Understanding Context Effects in the Evaluation of Music Similarity

More Info
expand_more

Abstract

This work analyses context effect in the evaluation of music similarity performed by human annotators to better understand the impact of context effects in the current annotation protocol of Music Information Retrieval Evaluation eXchange (MIREX). Human annotators are known to be subjective when giving similarity judgements. The Audio Music Similarity task in MIREX uses human annotators to collect similarity judgements. The annotator gives judgements to a list of candidate songs that are similar according to the participating system. The annotation protocol has no clear guidelines, and on top of that, literature shows psychological effects which can influence the similarity score. Studies show that disagreement exists between different annotators in the Audio Music Similarity task. It is argued that the disagreement is due to the natural subjectivity of human annotators, but how much of the subjectivity is natural?

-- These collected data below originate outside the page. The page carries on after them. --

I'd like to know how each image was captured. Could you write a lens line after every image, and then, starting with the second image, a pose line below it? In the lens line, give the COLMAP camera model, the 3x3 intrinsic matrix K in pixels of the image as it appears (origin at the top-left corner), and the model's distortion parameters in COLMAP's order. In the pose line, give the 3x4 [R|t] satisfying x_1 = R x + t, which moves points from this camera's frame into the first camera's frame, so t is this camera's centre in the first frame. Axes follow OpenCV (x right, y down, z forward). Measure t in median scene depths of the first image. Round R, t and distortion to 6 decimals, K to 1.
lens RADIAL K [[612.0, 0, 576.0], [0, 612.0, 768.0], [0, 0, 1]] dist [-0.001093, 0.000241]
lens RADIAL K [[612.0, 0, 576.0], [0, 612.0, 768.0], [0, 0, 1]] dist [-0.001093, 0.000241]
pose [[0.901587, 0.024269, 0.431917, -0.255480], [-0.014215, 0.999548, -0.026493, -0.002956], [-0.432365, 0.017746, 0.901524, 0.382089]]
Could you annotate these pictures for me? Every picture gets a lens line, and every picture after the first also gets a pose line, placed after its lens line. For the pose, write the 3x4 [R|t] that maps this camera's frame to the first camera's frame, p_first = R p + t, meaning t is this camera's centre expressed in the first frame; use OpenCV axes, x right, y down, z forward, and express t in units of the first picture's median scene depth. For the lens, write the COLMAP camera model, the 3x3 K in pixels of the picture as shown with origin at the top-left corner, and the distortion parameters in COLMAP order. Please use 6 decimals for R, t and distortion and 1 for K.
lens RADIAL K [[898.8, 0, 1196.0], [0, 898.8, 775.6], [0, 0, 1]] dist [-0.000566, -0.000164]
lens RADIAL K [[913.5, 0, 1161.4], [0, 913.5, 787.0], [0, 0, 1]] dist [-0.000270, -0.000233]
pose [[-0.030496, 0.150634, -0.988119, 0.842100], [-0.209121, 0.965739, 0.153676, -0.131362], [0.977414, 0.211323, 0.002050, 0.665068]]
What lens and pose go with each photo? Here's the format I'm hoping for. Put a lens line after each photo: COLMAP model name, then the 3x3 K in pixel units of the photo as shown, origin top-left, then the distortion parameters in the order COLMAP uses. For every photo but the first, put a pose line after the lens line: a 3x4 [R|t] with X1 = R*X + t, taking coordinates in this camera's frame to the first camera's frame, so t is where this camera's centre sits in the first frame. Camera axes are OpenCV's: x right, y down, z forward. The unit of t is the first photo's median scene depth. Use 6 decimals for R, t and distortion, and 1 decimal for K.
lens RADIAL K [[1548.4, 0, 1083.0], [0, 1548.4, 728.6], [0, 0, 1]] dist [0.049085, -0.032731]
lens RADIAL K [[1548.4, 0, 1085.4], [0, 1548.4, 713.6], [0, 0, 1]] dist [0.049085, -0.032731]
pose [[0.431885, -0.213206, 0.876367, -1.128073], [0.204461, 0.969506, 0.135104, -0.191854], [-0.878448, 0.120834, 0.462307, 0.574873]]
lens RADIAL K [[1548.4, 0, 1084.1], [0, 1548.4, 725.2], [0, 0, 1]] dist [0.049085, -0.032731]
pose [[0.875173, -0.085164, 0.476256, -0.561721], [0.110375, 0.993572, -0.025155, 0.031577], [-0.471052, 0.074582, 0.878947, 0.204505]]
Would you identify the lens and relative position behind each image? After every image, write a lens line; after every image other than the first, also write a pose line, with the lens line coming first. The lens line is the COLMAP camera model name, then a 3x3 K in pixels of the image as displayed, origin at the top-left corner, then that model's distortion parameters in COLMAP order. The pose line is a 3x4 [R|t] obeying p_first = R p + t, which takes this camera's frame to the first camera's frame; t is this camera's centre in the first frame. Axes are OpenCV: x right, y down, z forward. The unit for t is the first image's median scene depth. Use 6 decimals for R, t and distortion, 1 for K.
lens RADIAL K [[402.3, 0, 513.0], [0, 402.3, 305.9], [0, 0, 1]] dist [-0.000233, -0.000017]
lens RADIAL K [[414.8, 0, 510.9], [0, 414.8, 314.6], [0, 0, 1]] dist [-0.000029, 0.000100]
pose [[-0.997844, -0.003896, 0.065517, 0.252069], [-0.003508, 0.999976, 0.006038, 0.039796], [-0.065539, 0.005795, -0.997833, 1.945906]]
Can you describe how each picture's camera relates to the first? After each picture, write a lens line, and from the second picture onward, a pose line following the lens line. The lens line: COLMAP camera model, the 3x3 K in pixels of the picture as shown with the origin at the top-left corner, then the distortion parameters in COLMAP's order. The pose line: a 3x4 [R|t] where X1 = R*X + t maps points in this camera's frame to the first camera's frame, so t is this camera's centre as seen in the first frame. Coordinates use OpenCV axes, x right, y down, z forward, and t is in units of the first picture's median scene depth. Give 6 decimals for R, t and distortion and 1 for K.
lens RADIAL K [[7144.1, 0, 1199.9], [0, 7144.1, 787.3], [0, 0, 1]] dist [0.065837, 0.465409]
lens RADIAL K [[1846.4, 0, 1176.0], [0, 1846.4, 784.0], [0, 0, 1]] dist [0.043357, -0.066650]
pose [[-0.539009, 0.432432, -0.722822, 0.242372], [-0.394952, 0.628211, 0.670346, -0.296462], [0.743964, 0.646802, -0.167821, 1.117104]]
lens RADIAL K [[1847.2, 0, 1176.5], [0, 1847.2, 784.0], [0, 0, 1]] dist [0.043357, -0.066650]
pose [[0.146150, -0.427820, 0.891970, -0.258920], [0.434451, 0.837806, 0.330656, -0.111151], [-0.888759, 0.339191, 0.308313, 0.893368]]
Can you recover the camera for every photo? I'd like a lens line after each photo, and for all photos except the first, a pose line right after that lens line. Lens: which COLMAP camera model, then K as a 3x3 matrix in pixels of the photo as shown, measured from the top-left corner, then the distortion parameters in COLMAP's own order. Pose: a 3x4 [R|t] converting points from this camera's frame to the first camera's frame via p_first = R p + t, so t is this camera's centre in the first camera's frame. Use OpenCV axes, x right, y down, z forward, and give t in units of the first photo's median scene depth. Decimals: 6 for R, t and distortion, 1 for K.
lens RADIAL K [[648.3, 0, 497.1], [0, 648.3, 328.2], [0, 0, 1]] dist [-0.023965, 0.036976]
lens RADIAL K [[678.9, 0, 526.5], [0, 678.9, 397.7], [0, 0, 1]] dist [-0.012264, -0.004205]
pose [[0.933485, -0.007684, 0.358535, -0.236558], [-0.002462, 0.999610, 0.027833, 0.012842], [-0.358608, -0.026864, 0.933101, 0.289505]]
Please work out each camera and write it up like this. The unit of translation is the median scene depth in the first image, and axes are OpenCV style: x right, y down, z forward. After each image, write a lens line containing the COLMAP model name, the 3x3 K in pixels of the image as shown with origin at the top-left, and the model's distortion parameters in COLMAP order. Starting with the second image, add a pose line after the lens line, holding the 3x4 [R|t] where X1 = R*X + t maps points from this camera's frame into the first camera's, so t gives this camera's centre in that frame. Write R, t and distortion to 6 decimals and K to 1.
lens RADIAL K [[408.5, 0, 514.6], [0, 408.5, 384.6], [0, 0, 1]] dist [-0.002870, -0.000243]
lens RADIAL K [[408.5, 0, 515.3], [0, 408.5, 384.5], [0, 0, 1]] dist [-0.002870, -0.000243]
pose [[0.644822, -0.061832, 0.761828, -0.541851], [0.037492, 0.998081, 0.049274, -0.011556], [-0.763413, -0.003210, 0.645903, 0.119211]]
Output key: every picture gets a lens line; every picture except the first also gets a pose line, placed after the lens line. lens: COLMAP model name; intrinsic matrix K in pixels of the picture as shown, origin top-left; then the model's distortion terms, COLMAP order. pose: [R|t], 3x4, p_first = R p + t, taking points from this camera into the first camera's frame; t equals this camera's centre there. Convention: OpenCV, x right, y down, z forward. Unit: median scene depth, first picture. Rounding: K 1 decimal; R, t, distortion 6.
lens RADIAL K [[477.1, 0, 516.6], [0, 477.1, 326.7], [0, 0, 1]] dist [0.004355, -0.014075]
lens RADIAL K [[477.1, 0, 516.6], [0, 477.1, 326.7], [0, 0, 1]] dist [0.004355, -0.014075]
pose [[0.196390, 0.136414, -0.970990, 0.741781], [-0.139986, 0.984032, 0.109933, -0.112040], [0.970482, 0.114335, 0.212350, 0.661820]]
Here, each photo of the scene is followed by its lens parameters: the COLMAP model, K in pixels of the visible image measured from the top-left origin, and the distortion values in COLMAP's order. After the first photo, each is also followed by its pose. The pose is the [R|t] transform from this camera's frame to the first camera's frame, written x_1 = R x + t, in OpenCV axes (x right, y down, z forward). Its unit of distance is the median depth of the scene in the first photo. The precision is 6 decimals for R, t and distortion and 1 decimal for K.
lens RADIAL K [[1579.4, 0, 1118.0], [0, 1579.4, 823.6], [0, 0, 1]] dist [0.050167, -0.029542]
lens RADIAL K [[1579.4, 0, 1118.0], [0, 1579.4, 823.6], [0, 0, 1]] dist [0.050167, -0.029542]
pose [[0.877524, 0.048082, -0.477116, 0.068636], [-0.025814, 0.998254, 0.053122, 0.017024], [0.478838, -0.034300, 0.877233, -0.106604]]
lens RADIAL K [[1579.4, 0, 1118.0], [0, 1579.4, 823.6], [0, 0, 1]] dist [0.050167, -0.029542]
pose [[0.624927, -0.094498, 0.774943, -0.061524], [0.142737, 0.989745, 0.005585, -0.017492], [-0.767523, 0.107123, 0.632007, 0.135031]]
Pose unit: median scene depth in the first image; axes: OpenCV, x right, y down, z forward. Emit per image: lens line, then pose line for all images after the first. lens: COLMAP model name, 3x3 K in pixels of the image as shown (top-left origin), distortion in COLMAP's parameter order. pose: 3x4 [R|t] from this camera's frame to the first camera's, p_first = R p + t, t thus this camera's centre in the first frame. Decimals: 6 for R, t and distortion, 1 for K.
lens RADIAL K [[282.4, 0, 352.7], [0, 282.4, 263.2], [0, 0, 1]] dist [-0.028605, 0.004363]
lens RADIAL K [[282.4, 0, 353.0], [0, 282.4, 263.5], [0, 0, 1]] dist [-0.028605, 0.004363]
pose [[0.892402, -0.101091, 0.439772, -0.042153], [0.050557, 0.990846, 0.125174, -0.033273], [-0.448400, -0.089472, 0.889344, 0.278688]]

In this work, context effects are explored, which are the over- or underrating of candidate songs due to specific properties of the annotated list of candidates. The properties of the list of candidates are called factors and will be used as dependent variables. The exploration of context effects is split into two parts, 1) recognizing context effects and 2) measuring the impact of the context effect. New similarity judgements are collected through crowdsourcing, this data is checked on reliability before analysing the context effects. For recognizing context effects, the changes of previous judgements made by annotators are taken as a metric to see if the annotators are noticing potential context effects. The second part is measuring the magnitude of the over- or underrating by looking at the distance of the set of judgements to the ground truth. Hypotheses are made for the dependant variables change and distance, based on the factors Order, Trend, Location, Spread and Outlier. It seems that the collected data shows signs of context effects, with the Trend and Outlier hypotheses being in line with the data. The Order hypothesis seems to be the opposite of the data. When changes are made by an annotator, the final scores of the judgements are closer to the ground truth than before the changes. However, throughout the work, no significant results are found related to context effects.